Euribor (12 months) ended April on a monthly average of 0.604, up 4.7 per cent on March and 14.4 per cent higher than the same time last year.
That’s the largest annualised increase in Euribor since January 2012, and only the second increase in 27 months. So it looks like the European Central Bank’s interventions to drive down interest rates have largely played out, with interbank base rates at a historical low of just 0.25 per cent.
The ECB has made it clear that interbank base rates will remain low for the foreseeable future, so nobody expects a sudden jump in Euribor. However, some analysts forecast a mild increase in Euribor over the coming months, to around 0.650 by August.
Last month’s increase in Euribor won’t be welcome new to Spain’s stretched borrowers, but it won’t have much of an impact on household budgets, amounting to around two euros a month more on a typical €150,000 mortgage.
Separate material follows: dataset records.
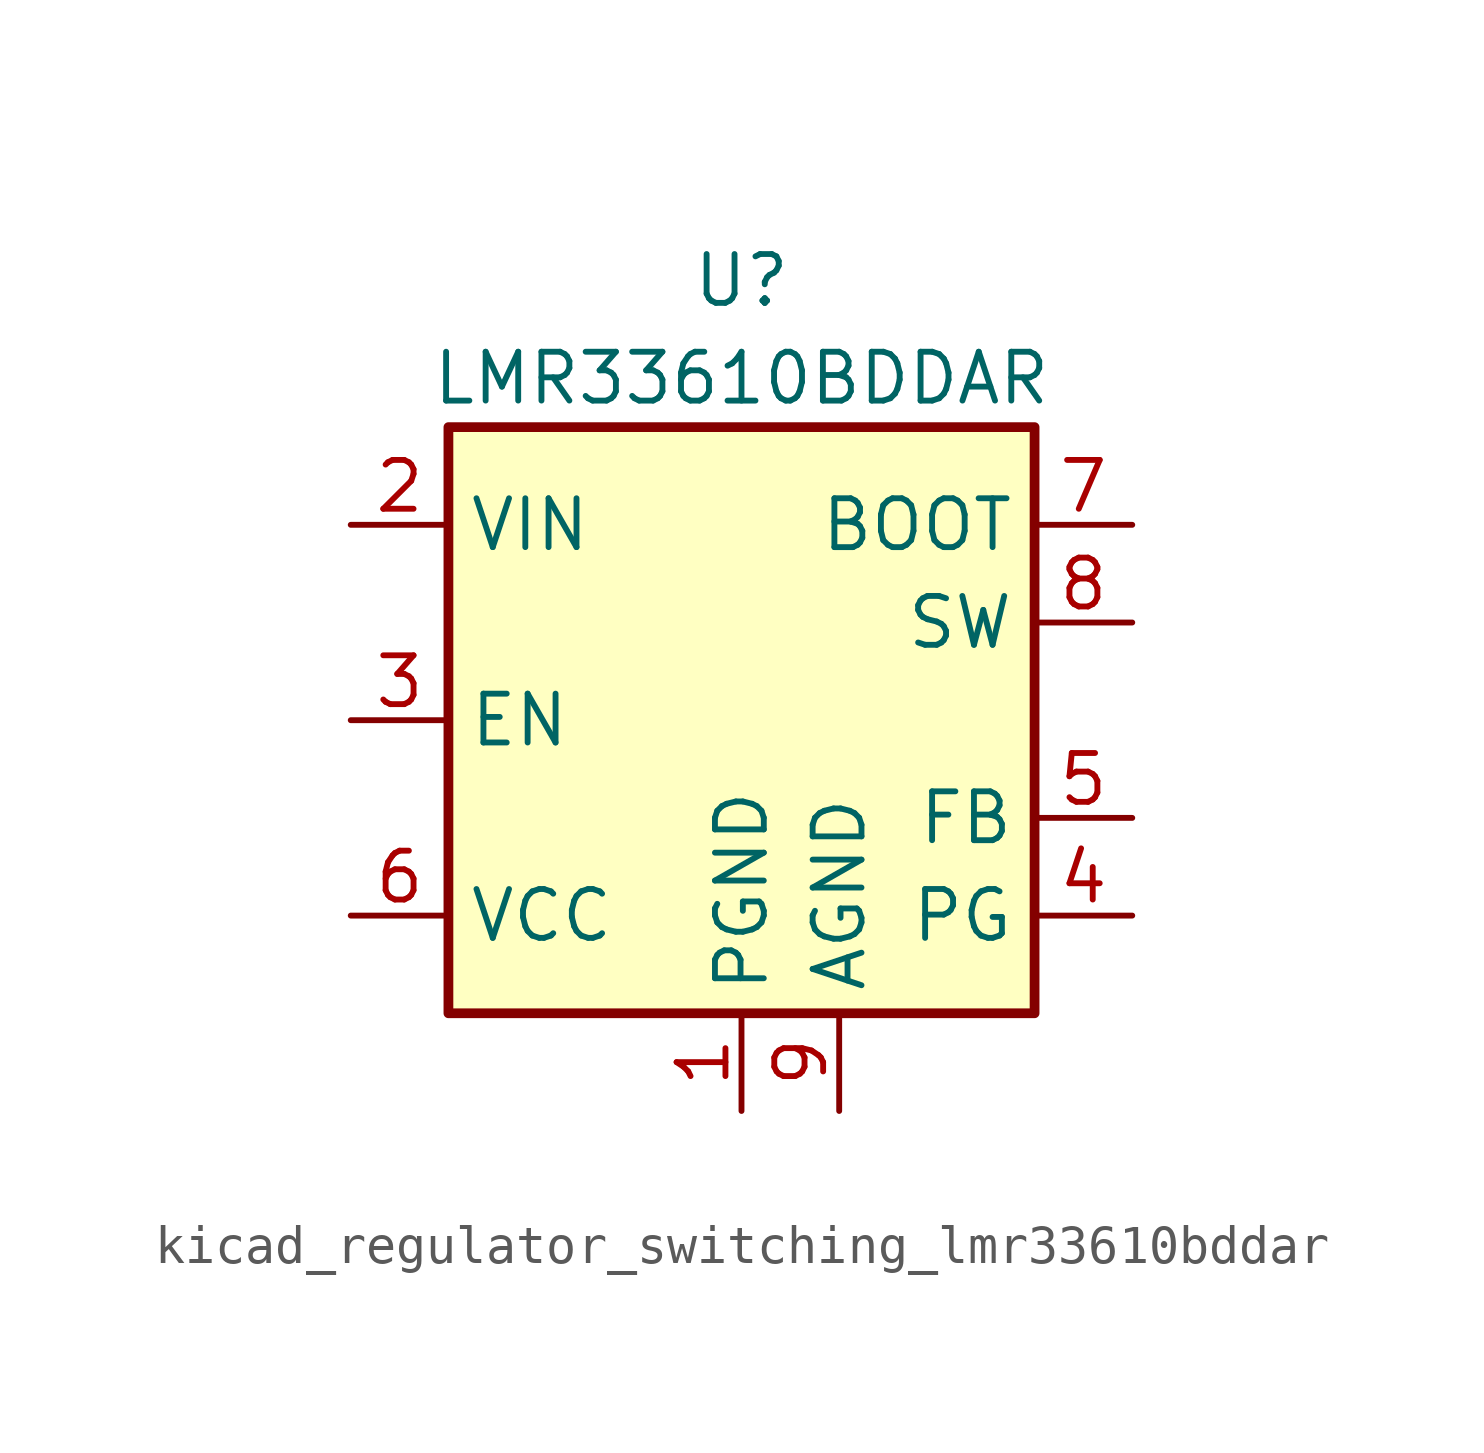
<source format=kicad_sym>
(kicad_symbol_lib
  (version 20220914)
  (generator kicad_symbol_editor)
  (symbol "kicad_regulator_switching_lmr33610bddar"
    (property "Reference" "U"
      (at 0 11.43 0)
      (effects (font (size 1.27 1.27))))
    (property "Value" "LMR33610BDDAR"
      (at 0 8.89 0)
      (effects (font (size 1.27 1.27))))
    (symbol "kicad_regulator_switching_lmr33610bddar_0_1"
      (rectangle (start -7.62 7.62) (end 7.62 -7.62) (stroke (width 0.254) (type default)) (fill (type background))))
    (symbol "kicad_regulator_switching_lmr33610bddar_1_1"
      (pin power_in line (at 0 -10.16 90) (length 2.54) (name "PGND" (effects (font (size 1.27 1.27)))) (number "1" (effects (font (size 1.27 1.27)))))
      (pin power_in line (at -10.16 5.08 0) (length 2.54) (name "VIN" (effects (font (size 1.27 1.27)))) (number "2" (effects (font (size 1.27 1.27)))))
      (pin input line (at -10.16 0 0) (length 2.54) (name "EN" (effects (font (size 1.27 1.27)))) (number "3" (effects (font (size 1.27 1.27)))))
      (pin open_collector line (at 10.16 -5.08 180) (length 2.54) (name "PG" (effects (font (size 1.27 1.27)))) (number "4" (effects (font (size 1.27 1.27)))))
      (pin input line (at 10.16 -2.54 180) (length 2.54) (name "FB" (effects (font (size 1.27 1.27)))) (number "5" (effects (font (size 1.27 1.27)))))
      (pin power_out line (at -10.16 -5.08 0) (length 2.54) (name "VCC" (effects (font (size 1.27 1.27)))) (number "6" (effects (font (size 1.27 1.27)))))
      (pin input line (at 10.16 5.08 180) (length 2.54) (name "BOOT" (effects (font (size 1.27 1.27)))) (number "7" (effects (font (size 1.27 1.27)))))
      (pin output line (at 10.16 2.54 180) (length 2.54) (name "SW" (effects (font (size 1.27 1.27)))) (number "8" (effects (font (size 1.27 1.27)))))
      (pin power_in line (at 2.54 -10.16 90) (length 2.54) (name "AGND" (effects (font (size 1.27 1.27)))) (number "9" (effects (font (size 1.27 1.27))))))))
</source>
Euribor last peaked in July 2008 at 5.393 per cent, so we are still a long way from a situation of normal base rates, let alone high rates. Artificially low base rates have a habit of stoking up housing bubbles, as some argue is happening once again in the UK.
Spanish Mortgage Lending Implosion Continues
It doesn’t seem to matter what happens to the price of money in Spain, mortgage lending carries on imploding. New mortgage lending on residential homes in February fell an annualised 33 per cent to 16,420 in volume terms, and 1.1 per cent by average mortgage value, to €102,443, all according to the latest figures from the National Institute of Statistics.
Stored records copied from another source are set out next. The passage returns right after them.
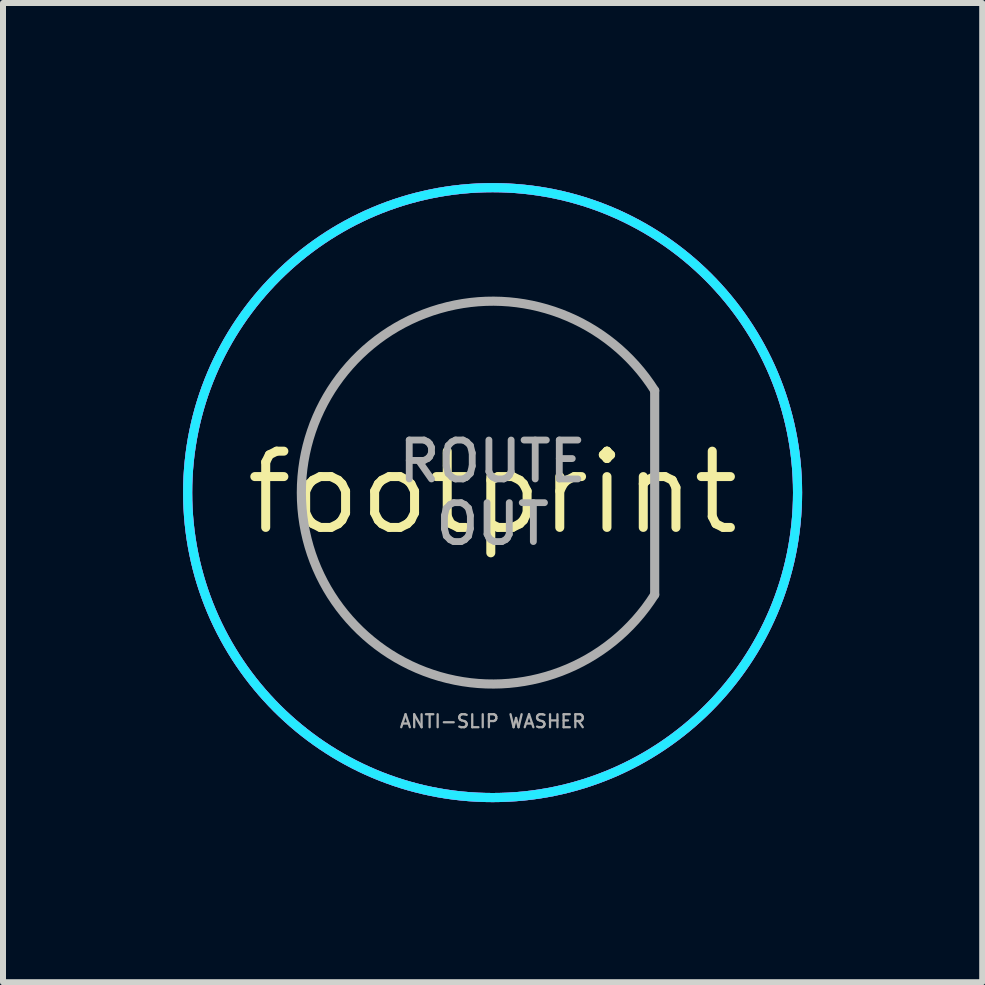
<source format=kicad_pcb>
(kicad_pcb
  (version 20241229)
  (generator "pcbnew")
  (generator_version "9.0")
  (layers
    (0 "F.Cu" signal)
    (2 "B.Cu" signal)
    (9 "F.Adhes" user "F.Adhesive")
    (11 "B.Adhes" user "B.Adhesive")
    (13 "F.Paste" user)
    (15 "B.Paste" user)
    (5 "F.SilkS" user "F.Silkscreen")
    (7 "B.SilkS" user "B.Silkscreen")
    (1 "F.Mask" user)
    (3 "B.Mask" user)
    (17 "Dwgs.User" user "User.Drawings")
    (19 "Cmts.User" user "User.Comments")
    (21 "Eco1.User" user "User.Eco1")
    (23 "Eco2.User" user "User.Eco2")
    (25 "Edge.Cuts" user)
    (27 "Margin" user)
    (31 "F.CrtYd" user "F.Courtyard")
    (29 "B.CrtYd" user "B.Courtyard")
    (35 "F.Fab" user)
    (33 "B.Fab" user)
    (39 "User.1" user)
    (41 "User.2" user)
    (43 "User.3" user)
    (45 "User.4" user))
  (footprint "footprint"
    (layer "F.Cu")
    (at 5.156 5.156)
    (property "Reference" "footprint" (at 0 0 0) (layer "F.SilkS") (effects (font (size 1.27 1.27) (thickness 0.15))))
    (fp_circle (center 0 0) (end 2.54 0) (stroke (width 5.08) (type solid)) (fill no) (layer "F.Mask"))
    (fp_circle (center 0 0) (end 2.54 0) (stroke (width 5.08) (type solid)) (fill no) (layer "B.Mask"))
    (fp_circle (center 0 0) (end 5.08 0) (stroke (width 0.152) (type solid)) (fill no) (layer "B.CrtYd"))
    (fp_circle (center 0 0) (end 5.08 0) (stroke (width 0.152) (type solid)) (fill no) (layer "F.CrtYd"))
    (fp_line (start 2.7 -1.7) (end 2.7 1.7) (stroke (width 0.152) (type solid)) (layer "F.Fab"))
    (fp_arc (start 2.7 1.7) (mid -3.186083 0) (end 2.7 -1.7) (stroke (width 0.1524) (type solid)) (layer "F.Fab"))
    (fp_circle (center 0 0) (end 5.08 0) (stroke (width 0.152) (type solid)) (fill no) (layer "F.Fab"))
    (fp_text user "ANTI-SLIP WASHER" (at 0 3.81 0) (layer "F.Fab") (effects (font (size 0.216 0.216) (thickness 0.038))))
    (fp_text user "ROUTE\nOUT" (at 0 0 0) (layer "F.Fab") (effects (font (size 0.648 0.648) (thickness 0.114)))))
  (gr_rect
    (start -3 -3)
    (end 13.312 13.312)
    (stroke (width 0.1) (type default))
    (fill no)
    (layer "Edge.Cuts")))
</source>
Strangely, February’s new mortgage lending surged in Madrid and the Basque Country whilst falling everywhere else.
The overall drop in new mortgage lending has a lot to do with the artificial collapse in homes sales at the start of this year, brought about by fiscal distortions, as explained in this article: Fiscal Distortions Behind February Plunge in Home Sales. There will probably be an artificial surge in new mortgage lending in the coming months, as fiscal distortions wear off.